What exactly are the rules of the bike lane in Toronto?
The rules of the Toronto bike lane are, let's face it, unclear. Judging from a recent helmet cam video circulated on YouTube, most cyclists don't know which vehicles are legally allowed to be stopped or parked in the bike lane. Contrary to popular belief, even dedicated bike lanes aren't off-limits to all motorized vehicles.
The lack of clearly posted rules is coupled with a dearth of visible enforcement--fines range from $60 to $150 for most bike lane infractions, but the biggest scofflaws--delivery van drivers and moving companies, judging from angry tweets--seem able to dodge enforcement officers with relative ease, increasing the sense of frustration from cyclists.

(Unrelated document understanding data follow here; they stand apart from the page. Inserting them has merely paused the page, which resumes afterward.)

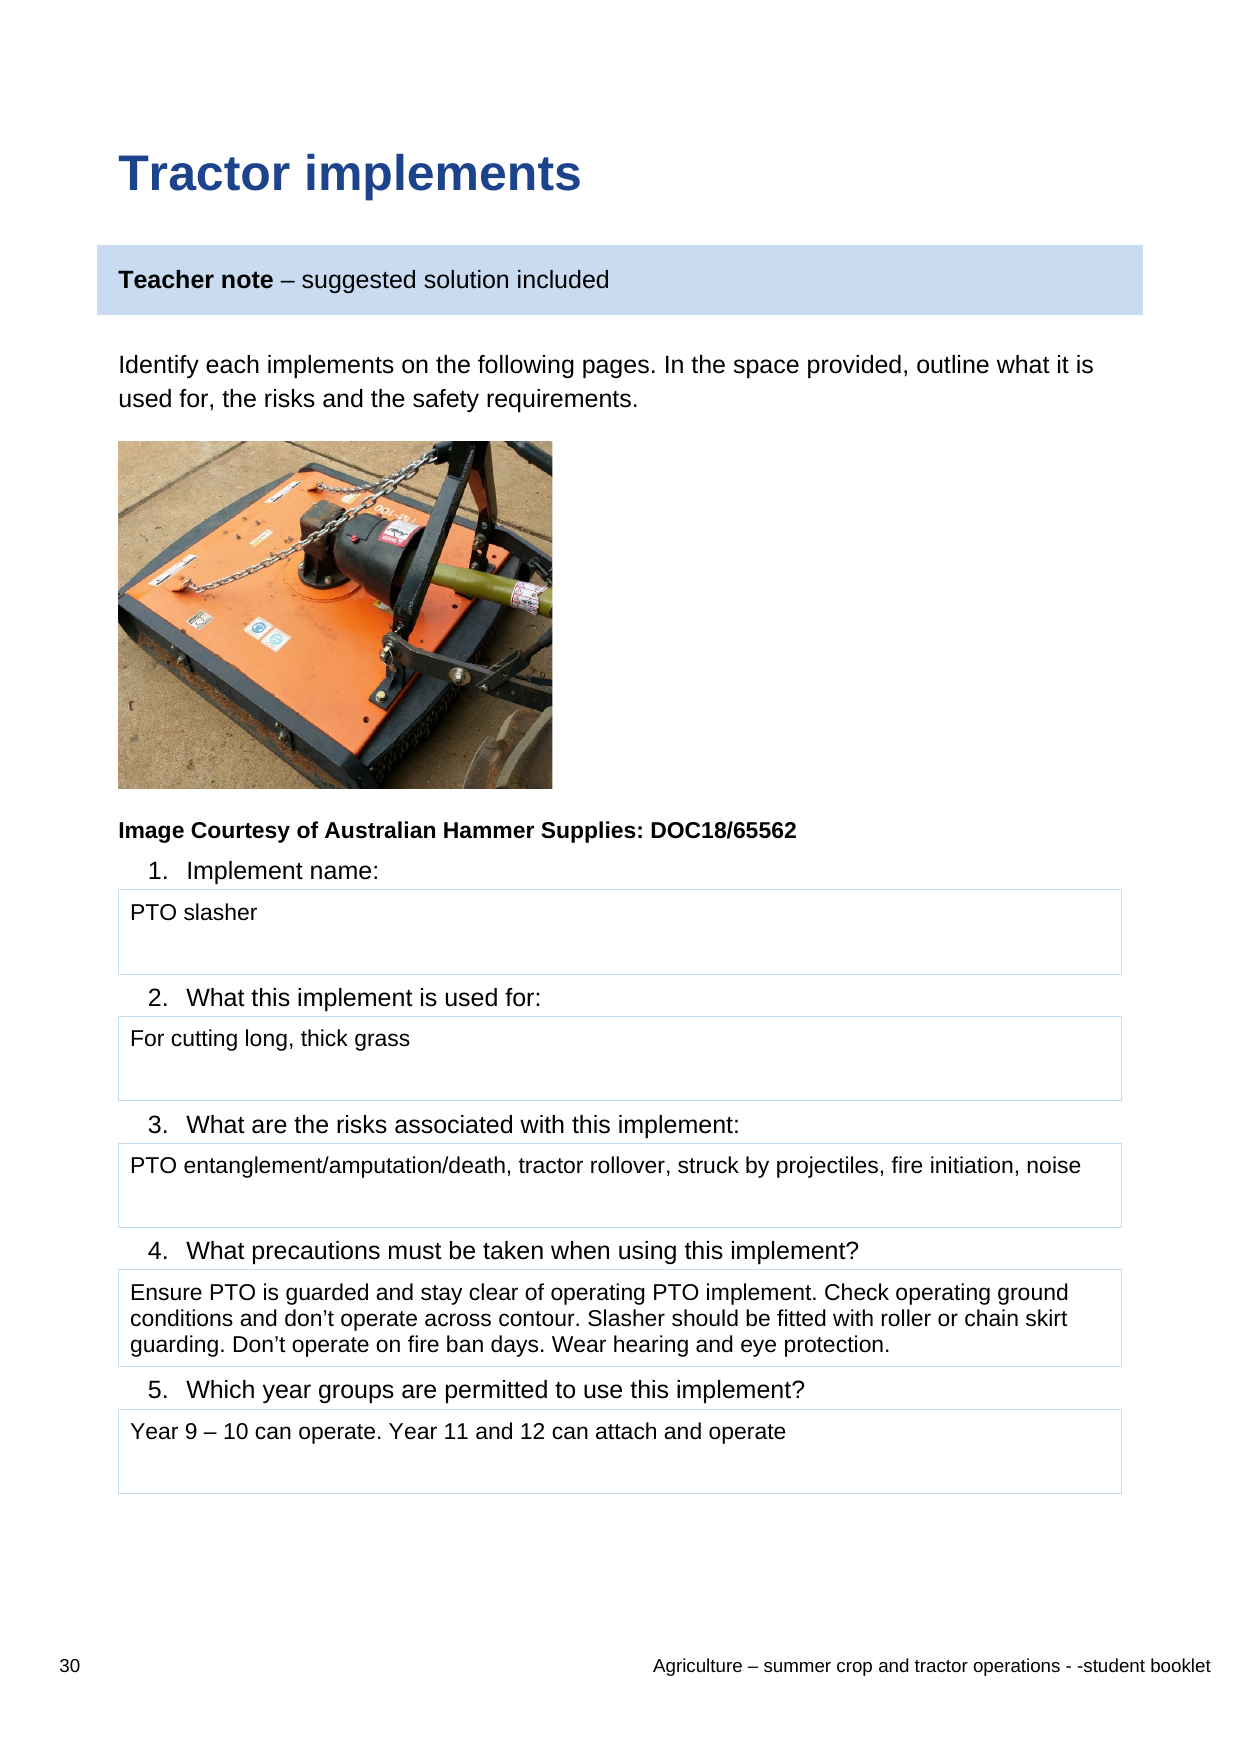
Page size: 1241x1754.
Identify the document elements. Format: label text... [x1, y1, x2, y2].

text Image Courtesy of Australian Hammer Supplies: DOC18/65562 [118, 817, 1122, 844]
list Implement name: [148, 856, 1122, 885]
table_header Ensure PTO is guarded and stay clear of operating PTO implement. Check operating ground conditions and don’t operate across contour. Slasher should be fitted with roller or chain skirt guarding. Don’t operate on fire ban days. Wear hearing and eye protection. [119, 1270, 1121, 1366]
table_header PTO slasher [119, 890, 1121, 973]
table_header Year 9 – 10 can operate. Year 11 and 12 can attach and operate [119, 1410, 1121, 1493]
subtitle Tractor implements [118, 143, 1122, 201]
table_header For cutting long, thick grass [119, 1017, 1121, 1100]
text Teacher note – suggested solution included [97, 245, 1143, 315]
text Identify each implements on the following pages. In the space provided, outline what it is used for, the risks and the safety requirements. [118, 351, 1122, 412]
list What are the risks associated with this implement: [148, 1109, 1122, 1138]
list What precautions must be taken when using this implement? [148, 1236, 1122, 1265]
table_header PTO entanglement/amputation/death, tractor rollover, struck by projectiles, fire initiation, noise [119, 1144, 1121, 1227]
picture [118, 441, 553, 789]
list What this implement is used for: [148, 983, 1122, 1012]
list Which year groups are permitted to use this implement? [148, 1375, 1122, 1404]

Coming straight from the City of Toronto bylaw, here are the rules of the Toronto bike lane. Note that the rules differ slightly for painted and separated bike lanes, like on Sherbourne and Wellesley.
WHO CAN BLOCK PAINTED BIKE LANES?
Only bicycles and e-bikes are permitted to use on-street, painted cycle lanes in Toronto, except for in a few unusual circumstances. Ambulances, police or fire service vehicles, or any other vehicles actively engaged in responding to an emergency, are exempt from parking, driving, and operating rules, so are active city, TTC, and public utility -- water, hydro, sewer maintenance -- vehicles. Everyone else has to stay out.

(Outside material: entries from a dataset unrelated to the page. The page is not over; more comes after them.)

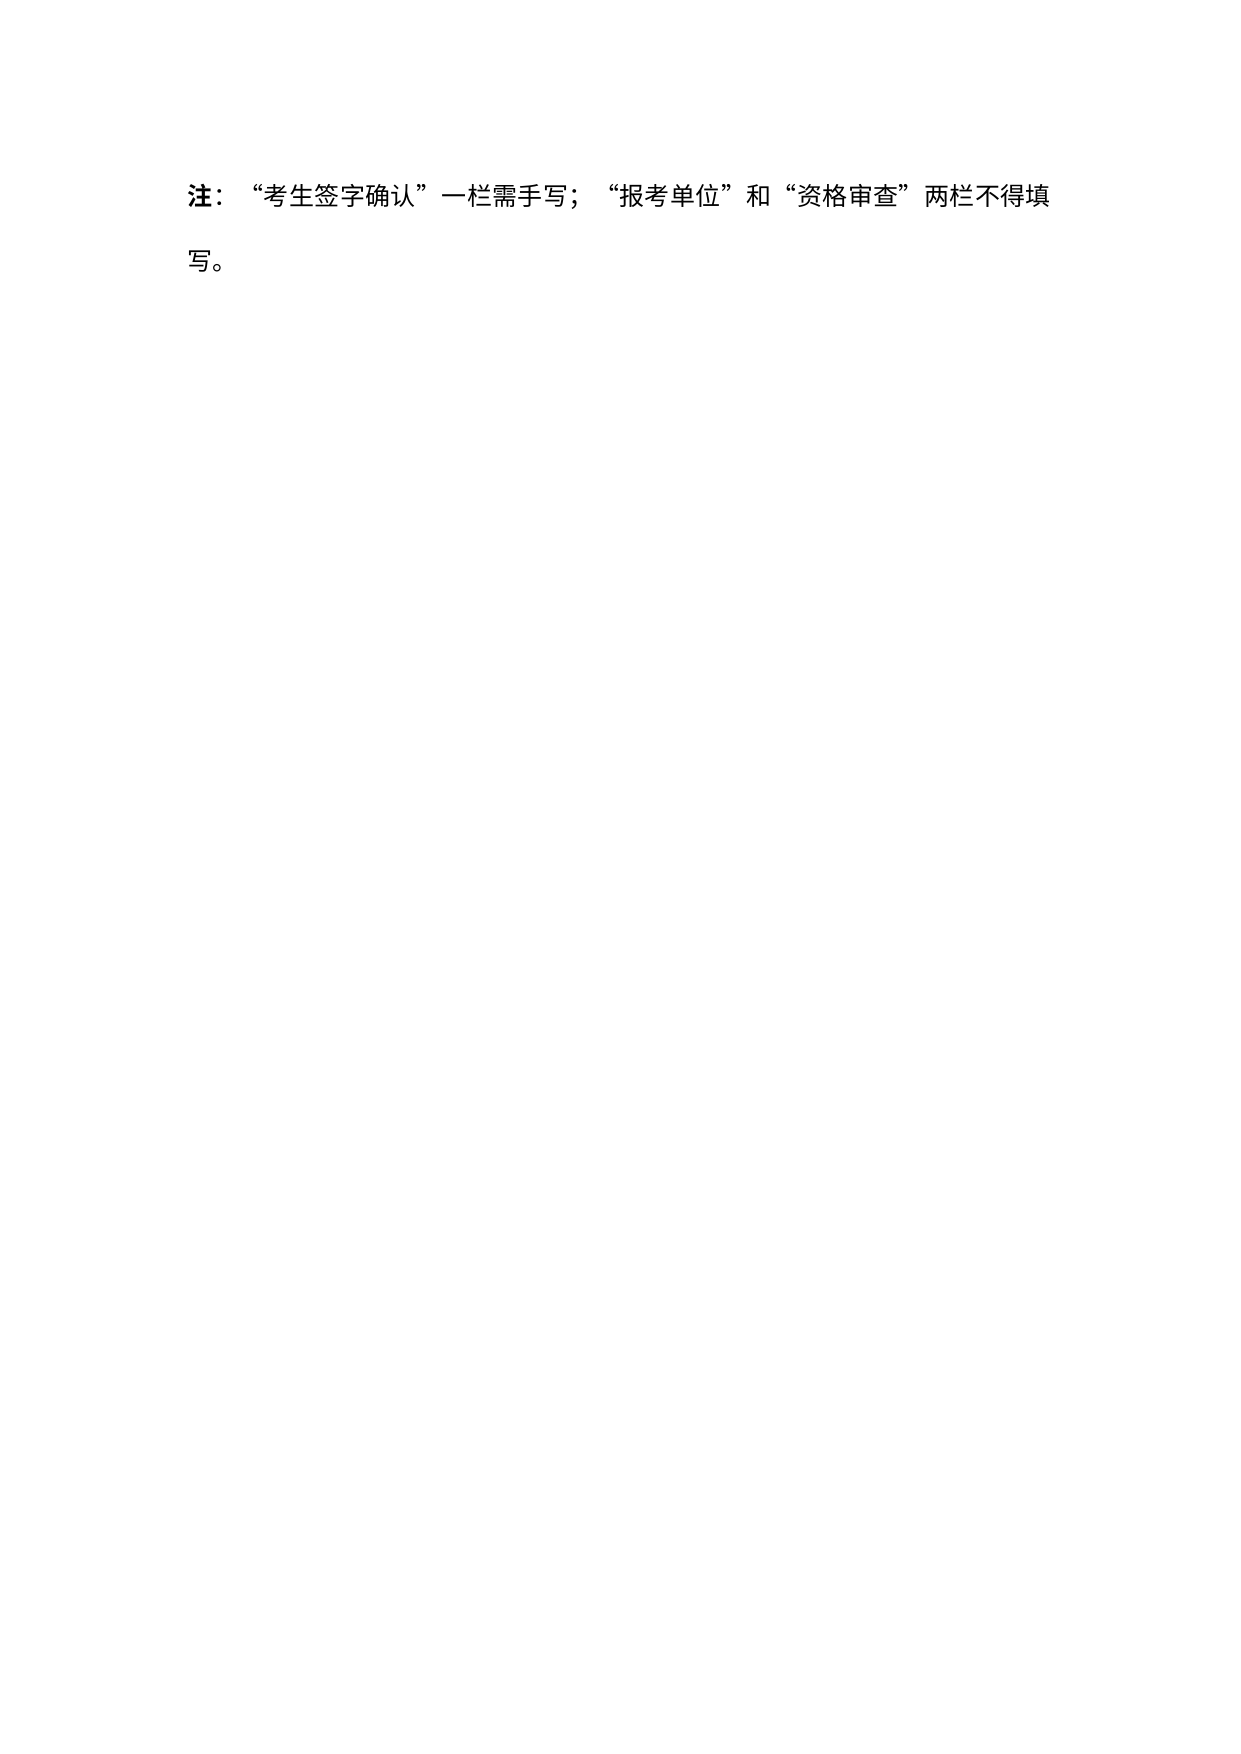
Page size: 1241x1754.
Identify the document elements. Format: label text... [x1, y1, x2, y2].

text 注：“考生签字确认”一栏需手写；“报考单位”和“资格审查”两栏不得填写。 [187, 162, 1053, 292]
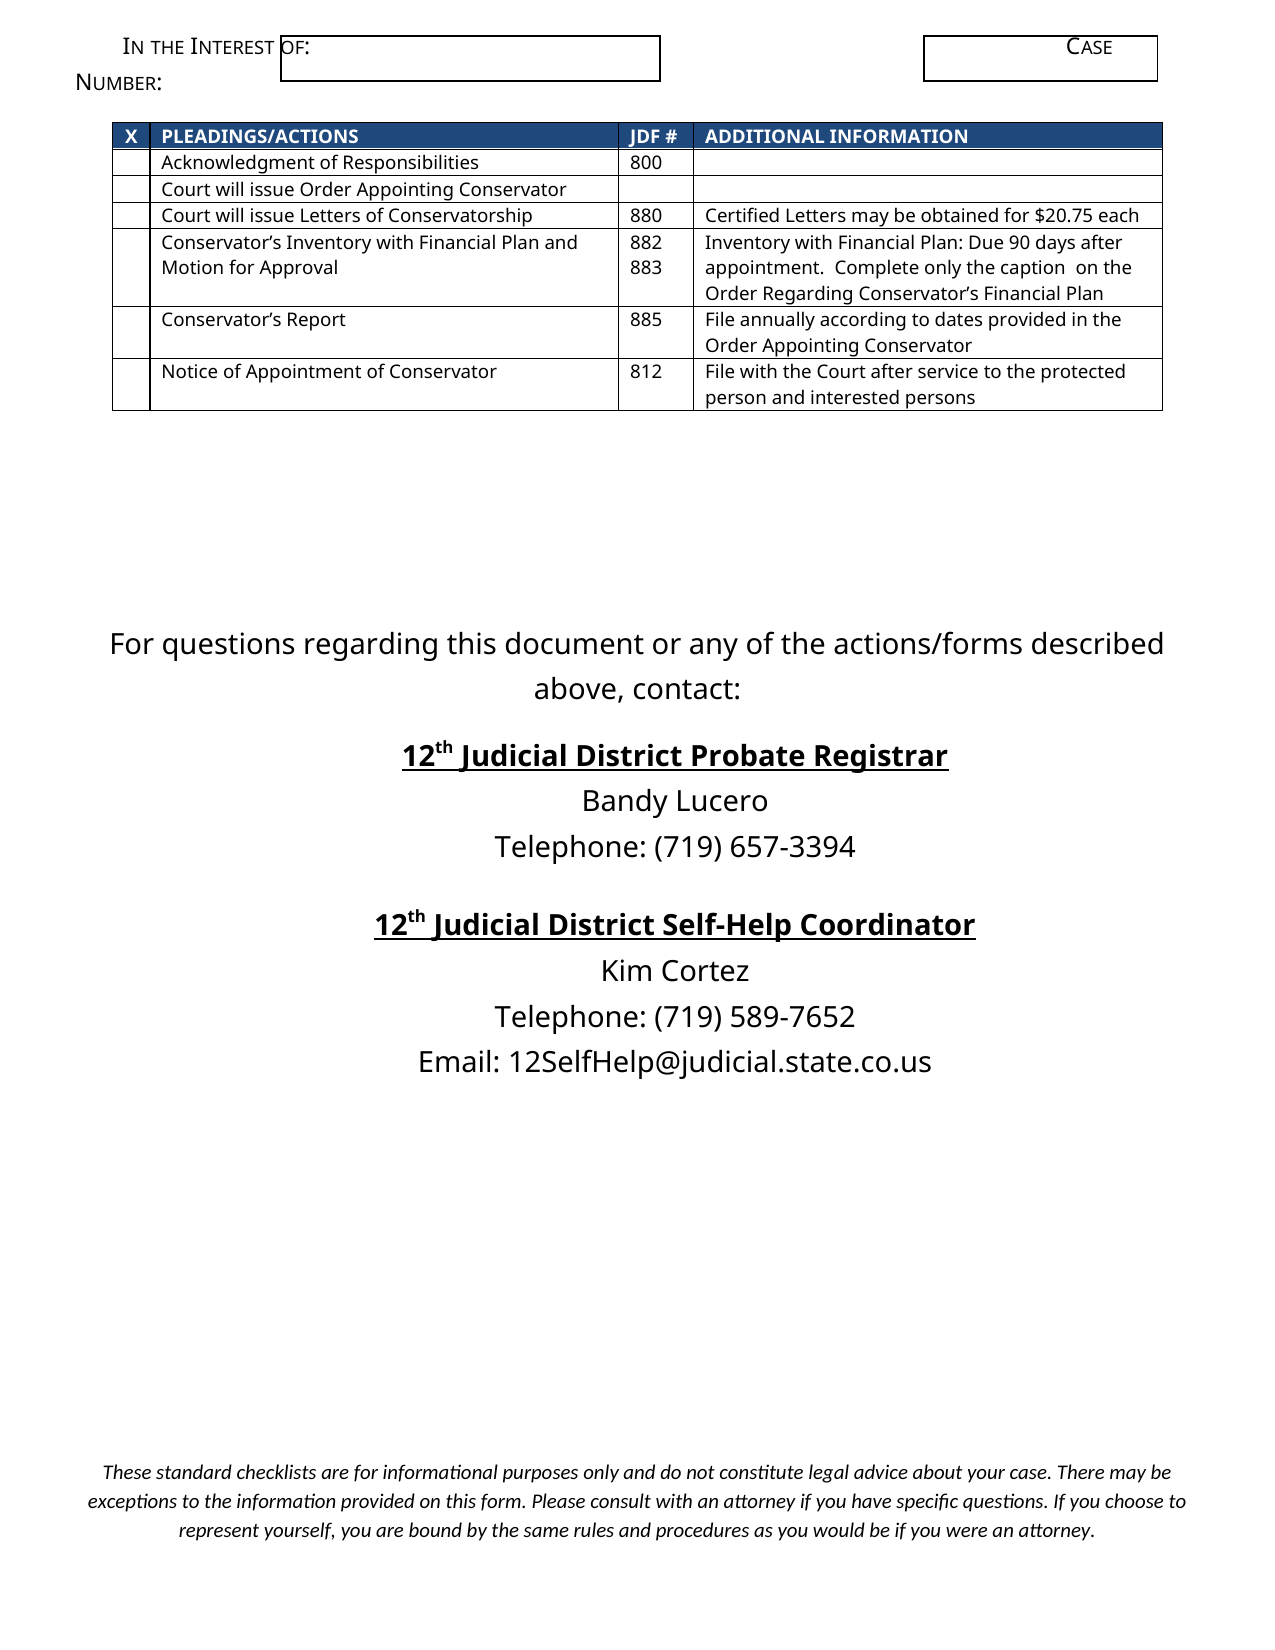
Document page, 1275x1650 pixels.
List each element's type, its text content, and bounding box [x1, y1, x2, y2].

text 12th Judicial District Self-Help Coordinator [150, 904, 1200, 944]
table_cell Conservator’s Inventory with Financial Plan and Motion for Approval [151, 229, 618, 306]
table_cell 812 [619, 359, 693, 410]
text For questions regarding this document or any of the actions/forms described above, contact: [75, 623, 1200, 708]
table_cell 880 [619, 203, 693, 228]
table_cell 882 883 [619, 229, 693, 306]
table_header PLEADINGS/ACTIONS [151, 123, 618, 148]
table_cell [694, 150, 1162, 175]
text Email: 12SelfHelp@judicial.state.co.us [150, 1041, 1200, 1081]
table_cell [113, 203, 149, 228]
text Telephone: (719) 657-3394 [150, 826, 1200, 866]
table_cell Certified Letters may be obtained for $20.75 each [694, 203, 1162, 228]
table_cell File annually according to dates provided in the Order Appointing Conservator [694, 307, 1162, 358]
table_cell [113, 176, 149, 202]
table_cell 800 [619, 150, 693, 175]
text Kim Cortez [150, 950, 1200, 990]
text 12th Judicial District Probate Registrar [150, 735, 1200, 775]
text Bandy Lucero [150, 781, 1200, 820]
table_header JDF # [619, 123, 693, 148]
table_cell Acknowledgment of Responsibilities [151, 150, 618, 175]
table_cell File with the Court after service to the protected person and interested persons [694, 359, 1162, 410]
table_cell Conservator’s Report [151, 307, 618, 358]
table_cell Court will issue Order Appointing Conservator [151, 176, 618, 202]
table_cell Inventory with Financial Plan: Due 90 days after appointment. Complete only the caption on the Order Regarding Conservator’s Financial Plan [694, 229, 1162, 306]
table_cell Court will issue Letters of Conservatorship [151, 203, 618, 228]
table_cell [113, 359, 149, 410]
table_cell [694, 176, 1162, 202]
text Telephone: (719) 589-7652 [150, 996, 1200, 1036]
table_cell Notice of Appointment of Conservator [151, 359, 618, 410]
table_cell 885 [619, 307, 693, 358]
table_header X [113, 123, 149, 148]
table_cell [113, 229, 149, 306]
table_cell [113, 150, 149, 175]
table_cell [113, 307, 149, 358]
table_header ADDITIONAL INFORMATION [694, 123, 1162, 148]
table_cell [619, 176, 693, 202]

At the approach to intersections, turning vehicles are permitted to move over and occupy the bike lane.
WHO CAN STOP IN PAINTED BIKE LANES?
Vehicles loading or unloading a person with a disability, school buses picking up or dropping off kids, and, yes, taxis collecting or depositing passengers are all allowed to stop in the bike lane. No vehicles are permitted to drive for more than 45 metres in a bicycle-only part of the street marked with paint, however.

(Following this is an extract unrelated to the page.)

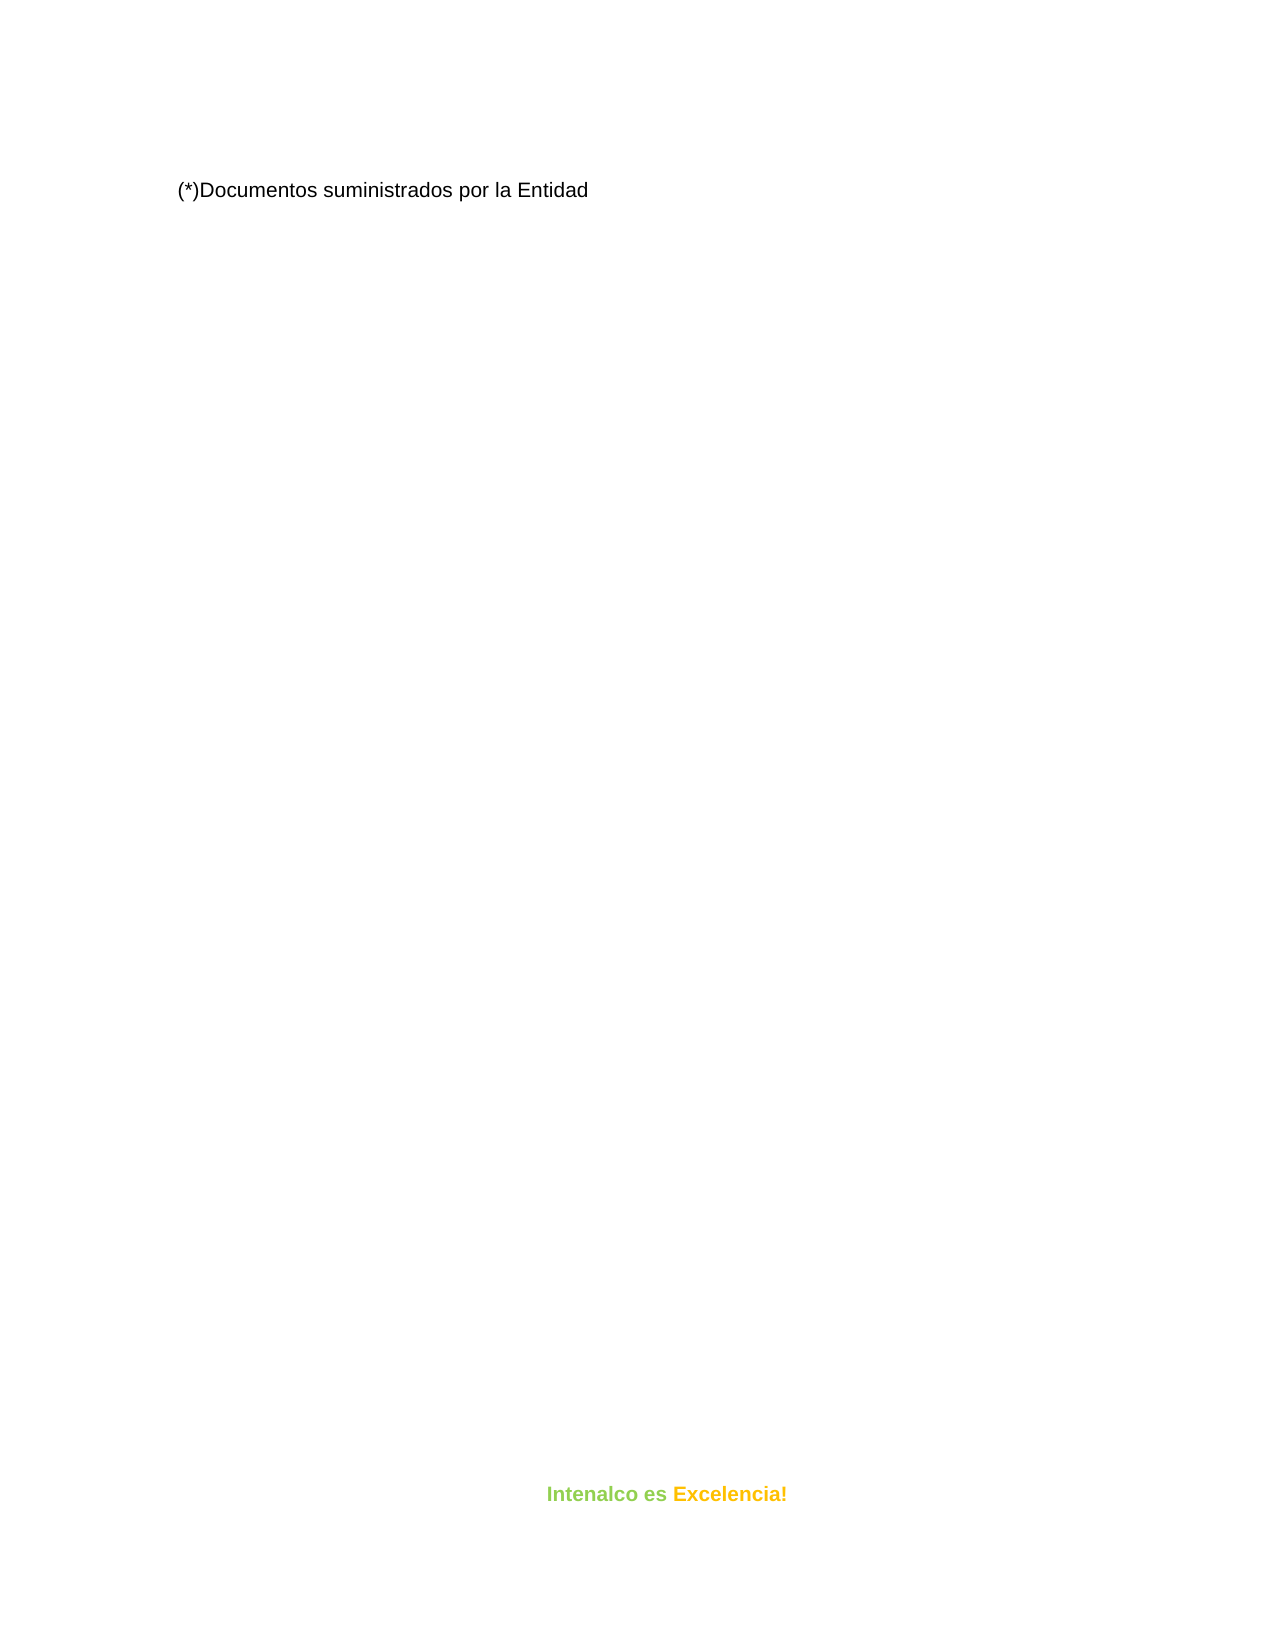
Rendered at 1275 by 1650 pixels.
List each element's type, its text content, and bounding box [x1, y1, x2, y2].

text (*)Documentos suministrados por la Entidad [177, 177, 1157, 201]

WHO CAN BLOCK SEPARATED BIKE TRACKS?
Only pedal-powered bicycles are permitted to use separated bike lanes. Wheel-Trans vehicles operated or licensed by the TTC are allowed to use the track area for loading and unloading passengers. Emergency response vehicles, City of Toronto vehicles, or vehicles parked as part of public utility work are similarly exempt from the rules.
WHO CAN STOP IN SEPARATED BIKE TRACKS?
No vehicle (except the ones listed above) is allowed to stop in a separated bike lane. Not taxis, not delivery vehicles, not moving vans. In fact, the only time a vehicle is allowed to pass through a separated lane is when the driver is accessing a driveway, parking lot, laneway, or side street.
On Sherbourne and Roncesvalles, the bike lane cuts directly in front of several TTC stops. When a bus or streetcar is waiting with its doors open, cyclists must wait at least two metres back from the rear doors and allow passengers to enter or exit.
Any person operating an unauthorized vehicle in the bike lane, contrary to the rules set out in the city bylaw, is subject to a fine of $150.00. Illegally parking or stopping in a bike lane or separated lane also attracts a fine of $150.00.